Manchester United midfielder and England international Lucy Staniforth is part of FIFPRO’s Mental Health Taskforce.
I never understood the concept of mental health until two years ago when I lost my stepdad during the summer I joined Manchester United.
I had suffered losses when I was younger and there were underlying feelings that I hadn’t dealt with.
That summer was a real pivotal moment for me, where I first understood how strong and weak you can be mentally. It was the moment where I really started to struggle with my mental health.
It’s hard to explain those feelings and emotions I went through at that time. I had made the biggest move in my career, and I was elated about that, but the person who I really wanted to see it wasn’t there. It was hard to be happy in that moment when I was suffering such loss.
The shining light through all of that was the support I received from Manchester United. It really helped me get through that experience.
From that, I learned it’s so important to open up about how you’re feeling and accept help when it’s there, especially when it feels like such a difficult and confusing time.
I think that’s why we need to raise awareness about mental health and understand: ‘If you’re not okay, this is what you can do. If you see someone that’s not okay, this is what you can do to help them’.

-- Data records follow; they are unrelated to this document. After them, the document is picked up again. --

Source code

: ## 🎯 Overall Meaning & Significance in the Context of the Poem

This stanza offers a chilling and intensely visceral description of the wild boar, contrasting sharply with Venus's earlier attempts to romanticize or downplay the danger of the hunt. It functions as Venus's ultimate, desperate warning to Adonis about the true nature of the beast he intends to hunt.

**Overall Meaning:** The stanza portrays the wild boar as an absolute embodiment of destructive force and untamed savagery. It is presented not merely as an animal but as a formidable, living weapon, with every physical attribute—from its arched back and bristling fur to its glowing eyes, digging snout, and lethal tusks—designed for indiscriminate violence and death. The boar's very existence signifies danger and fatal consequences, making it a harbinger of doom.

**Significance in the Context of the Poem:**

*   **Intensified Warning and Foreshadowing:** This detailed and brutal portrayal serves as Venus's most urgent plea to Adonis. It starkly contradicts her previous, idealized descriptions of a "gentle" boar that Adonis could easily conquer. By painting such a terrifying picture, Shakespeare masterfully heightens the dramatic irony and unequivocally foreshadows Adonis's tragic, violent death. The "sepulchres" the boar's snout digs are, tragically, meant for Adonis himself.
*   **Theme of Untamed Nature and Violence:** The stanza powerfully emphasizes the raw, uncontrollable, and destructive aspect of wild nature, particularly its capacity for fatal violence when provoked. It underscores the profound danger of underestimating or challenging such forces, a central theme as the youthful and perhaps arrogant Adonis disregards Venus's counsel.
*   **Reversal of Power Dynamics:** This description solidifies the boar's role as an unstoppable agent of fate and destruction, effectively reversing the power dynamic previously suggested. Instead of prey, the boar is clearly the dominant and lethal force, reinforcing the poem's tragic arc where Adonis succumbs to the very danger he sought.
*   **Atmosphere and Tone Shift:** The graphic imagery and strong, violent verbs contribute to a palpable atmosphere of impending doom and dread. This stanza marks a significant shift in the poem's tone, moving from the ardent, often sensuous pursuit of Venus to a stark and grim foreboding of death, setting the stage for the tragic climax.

I think the Mental Health Taskforce at FIFPRO is a novel thing that’s happening in women’s football. You can take your experiences and share them with a group, but also listen to other players, and find out the things that they’re going through.
Through this group of players that have had various different experiences in their life, it allows FIFPRO to have a greater understanding of the issues that we might face.
It better equips people moving forward and raises awareness for players to reach out. Players might find that their club is not as supportive as they should be, or that they might not have the tools and training to be able to support in those moments.
FIFPRO can offer that support. One of the things they are focusing on is post-tournament mental health.
When I think about my own experiences, I was part of a squad at a tournament that had relative success in the 2019 World Cup, which was then left on a bit of a sour note given we didn’t reach the final or get a bronze medal.
From the outside, everyone has their own opinions of a tournament. But there’s 23 players in the squad and only 11 can start. So, the experiences of every single individual within that squad are going to be so different.
To say: ‘Oh, that was a great tournament, you must have really enjoyed it’ or ‘You got knocked out, that must have been really difficult’ feels simplified.
There are so many different circumstances that happen in a tournament that when you generalise a whole squad of players, it doesn’t help the people within them.
By understanding those experiences more fully, you can really map out what sort of specific support players need – whether it’s just allowing people to have a conversation about their experiences or have some real sessions of what they went through at the tournament.
Going back to my own experiences in 2019, I had joined Birmingham City the previous year. We had a great season and I got picked for the World Cup on the back of that.
I had a great experience with England that summer, but then I was straight back into a club side that was struggling and had lost a few players.
The best advice I could give to players on the back of a tournament is not to just look at someone as a player.
Try to take a step back and think about what has led them to that experience, and appreciate how they might be feeling on the back of an amazing tournament, and then perhaps going into a difficult club situation. Every player’s experiences are different.